◆ **Work required**:
Make a verbatim copy of the records; pictures stay out.

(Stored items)
----

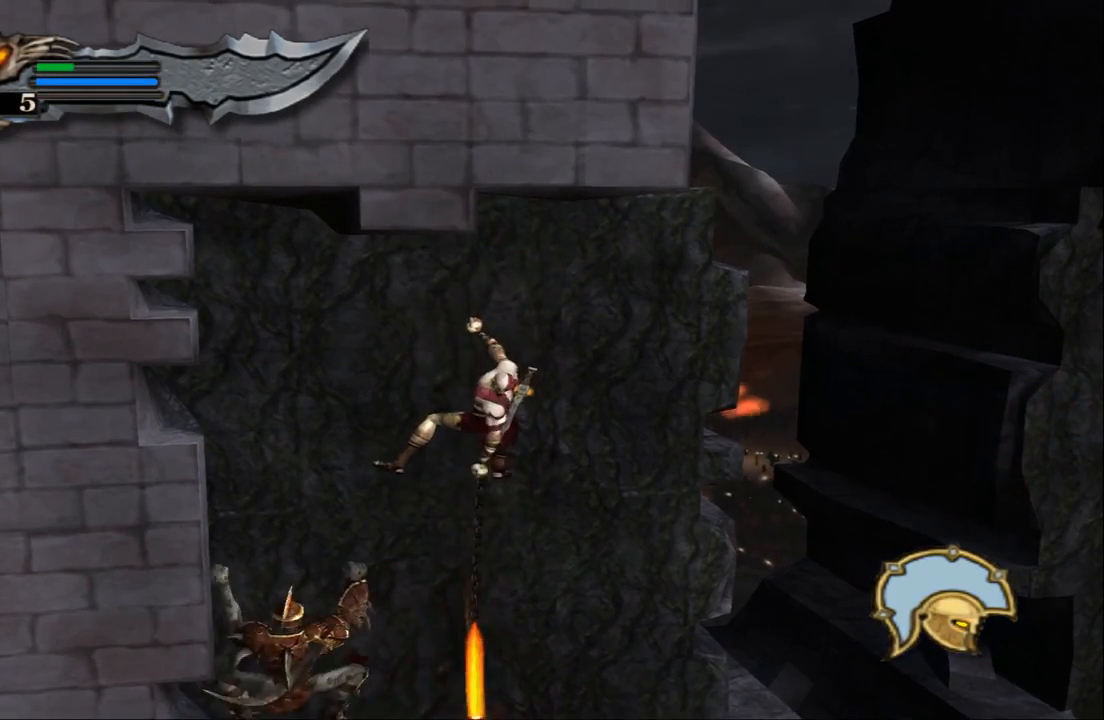
{"buttons": ["SQUARE"], "left_stick": "down", "right_stick": "center", "events": [[67, "SQUARE", "down"], [167, "SQUARE", "up"], [233, "SQUARE", "down"], [367, "SQUARE", "up"], [433, "SQUARE", "down"]]}
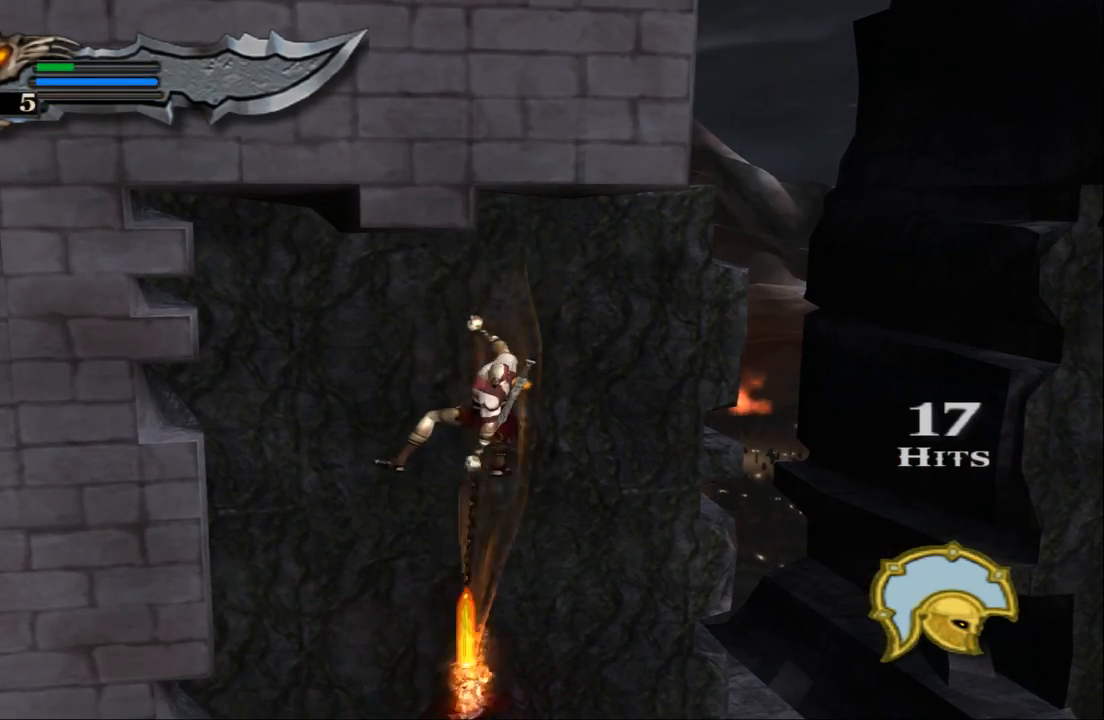
{"buttons": [], "left_stick": "down", "right_stick": "center", "events": [[100, "SQUARE", "up"], [167, "SQUARE", "down"], [267, "SQUARE", "up"], [333, "SQUARE", "down"], [467, "SQUARE", "up"]]}
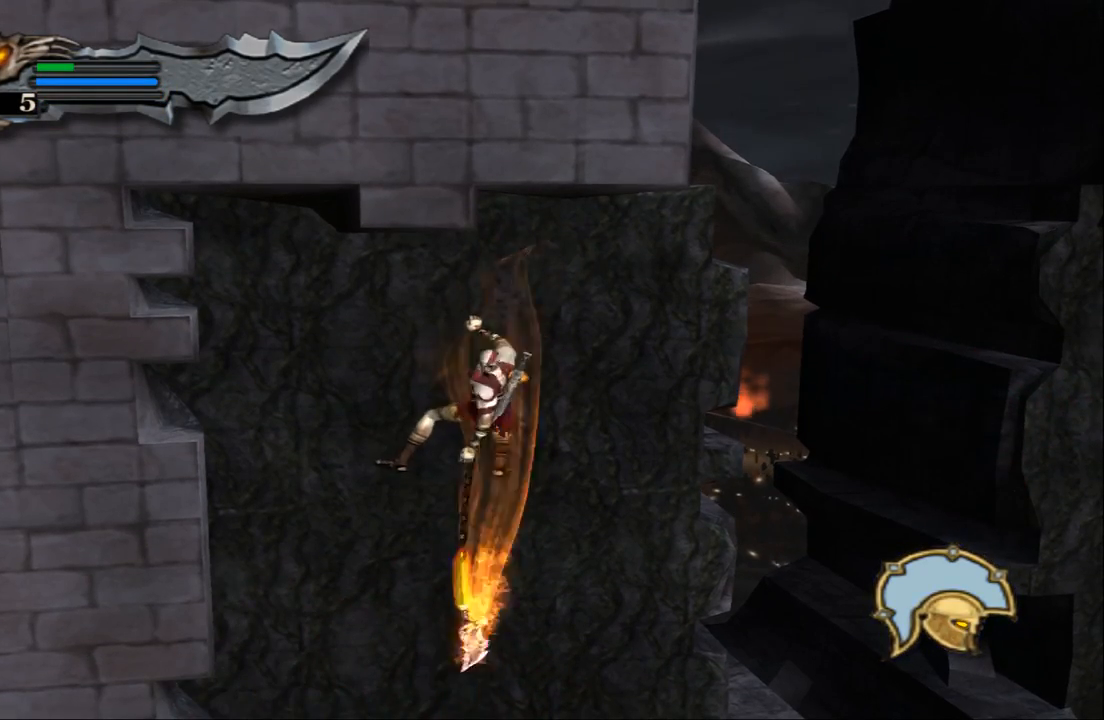
{"buttons": ["SQUARE"], "left_stick": "down", "right_stick": "center", "events": [[33, "SQUARE", "down"], [167, "SQUARE", "up"], [233, "SQUARE", "down"], [367, "SQUARE", "up"], [433, "SQUARE", "down"]]}
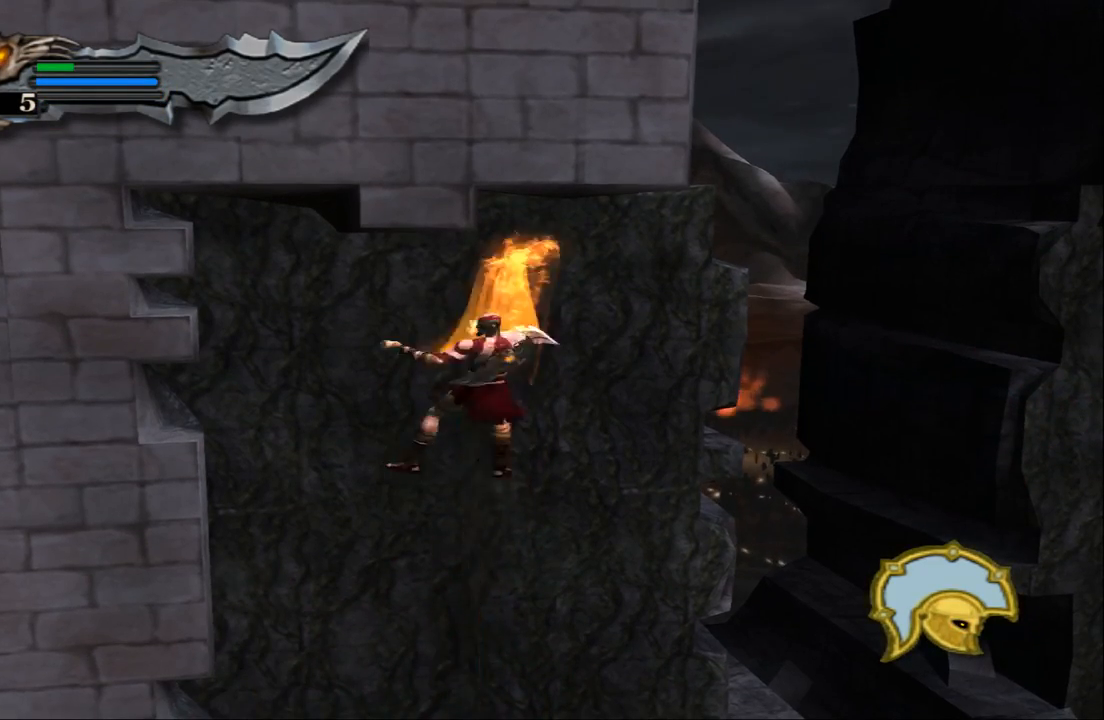
{"buttons": ["SQUARE"], "left_stick": "down", "right_stick": "center", "events": [[33, "SQUARE", "up"], [100, "SQUARE", "down"], [200, "SQUARE", "up"], [300, "SQUARE", "down"], [400, "SQUARE", "up"], [467, "SQUARE", "down"]]}
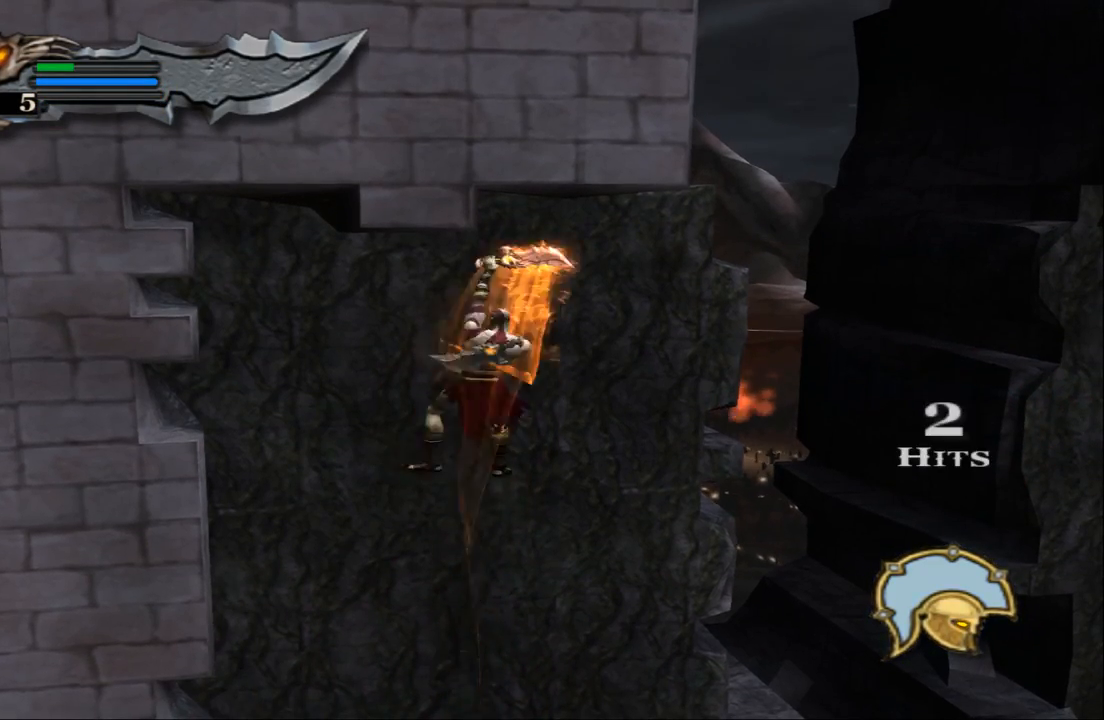
{"buttons": [], "left_stick": "down", "right_stick": "center", "events": [[100, "SQUARE", "up"], [167, "SQUARE", "down"], [267, "SQUARE", "up"], [367, "SQUARE", "down"], [467, "SQUARE", "up"]]}
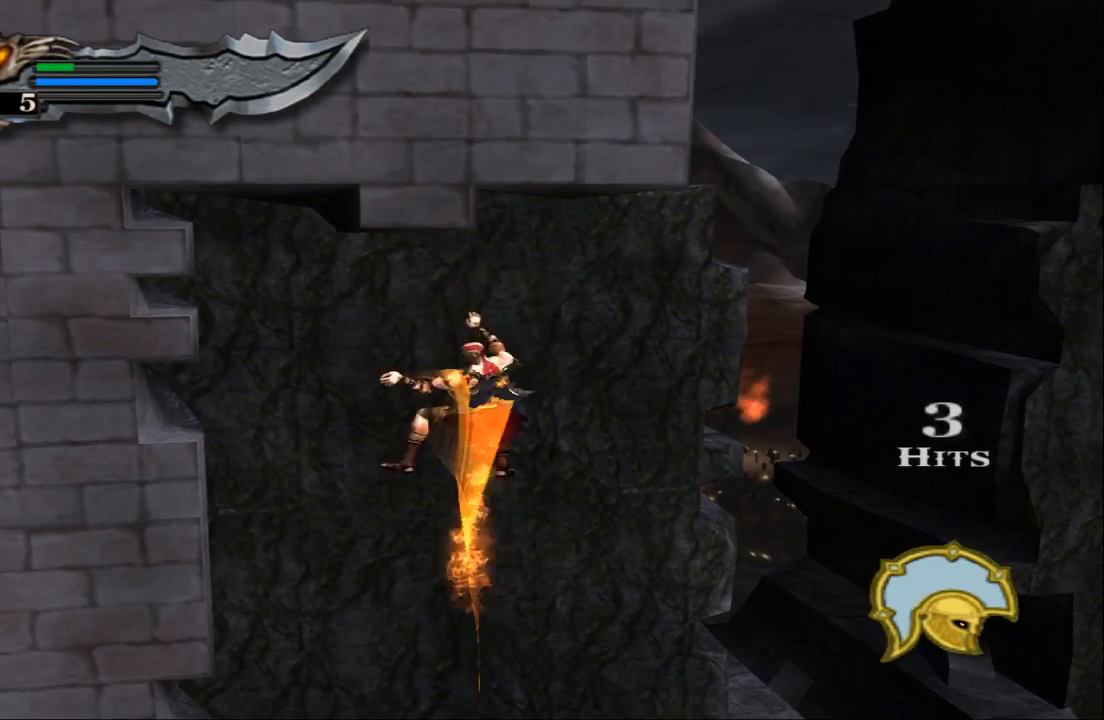
{"buttons": ["SQUARE"], "left_stick": "down", "right_stick": "center", "events": [[67, "SQUARE", "down"], [167, "SQUARE", "up"], [233, "SQUARE", "down"], [367, "SQUARE", "up"], [433, "SQUARE", "down"]]}
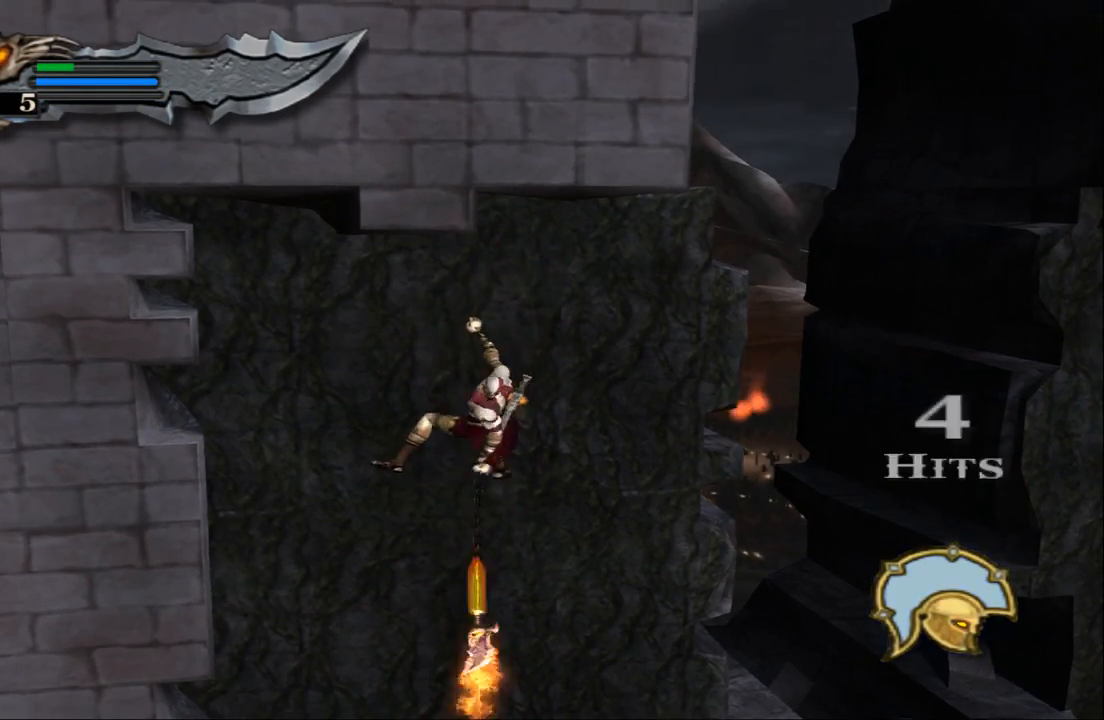
{"buttons": [], "left_stick": "down", "right_stick": "center", "events": [[33, "SQUARE", "up"], [133, "SQUARE", "down"], [267, "SQUARE", "up"], [367, "SQUARE", "down"], [467, "SQUARE", "up"]]}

----

◆ **Result of the exercise**:
{"buttons": ["SQUARE"], "left_stick": "down", "right_stick": "center", "events": [[67, "SQUARE", "down"], [167, "SQUARE", "up"], [233, "SQUARE", "down"], [367, "SQUARE", "up"], [433, "SQUARE", "down"]]}
{"buttons": [], "left_stick": "down", "right_stick": "center", "events": [[100, "SQUARE", "up"], [167, "SQUARE", "down"], [267, "SQUARE", "up"], [333, "SQUARE", "down"], [467, "SQUARE", "up"]]}
{"buttons": ["SQUARE"], "left_stick": "down", "right_stick": "center", "events": [[33, "SQUARE", "down"], [167, "SQUARE", "up"], [233, "SQUARE", "down"], [367, "SQUARE", "up"], [433, "SQUARE", "down"]]}
{"buttons": ["SQUARE"], "left_stick": "down", "right_stick": "center", "events": [[33, "SQUARE", "up"], [100, "SQUARE", "down"], [200, "SQUARE", "up"], [300, "SQUARE", "down"], [400, "SQUARE", "up"], [467, "SQUARE", "down"]]}
{"buttons": [], "left_stick": "down", "right_stick": "center", "events": [[100, "SQUARE", "up"], [167, "SQUARE", "down"], [267, "SQUARE", "up"], [367, "SQUARE", "down"], [467, "SQUARE", "up"]]}
{"buttons": ["SQUARE"], "left_stick": "down", "right_stick": "center", "events": [[67, "SQUARE", "down"], [167, "SQUARE", "up"], [233, "SQUARE", "down"], [367, "SQUARE", "up"], [433, "SQUARE", "down"]]}
{"buttons": [], "left_stick": "down", "right_stick": "center", "events": [[33, "SQUARE", "up"], [133, "SQUARE", "down"], [267, "SQUARE", "up"], [367, "SQUARE", "down"], [467, "SQUARE", "up"]]}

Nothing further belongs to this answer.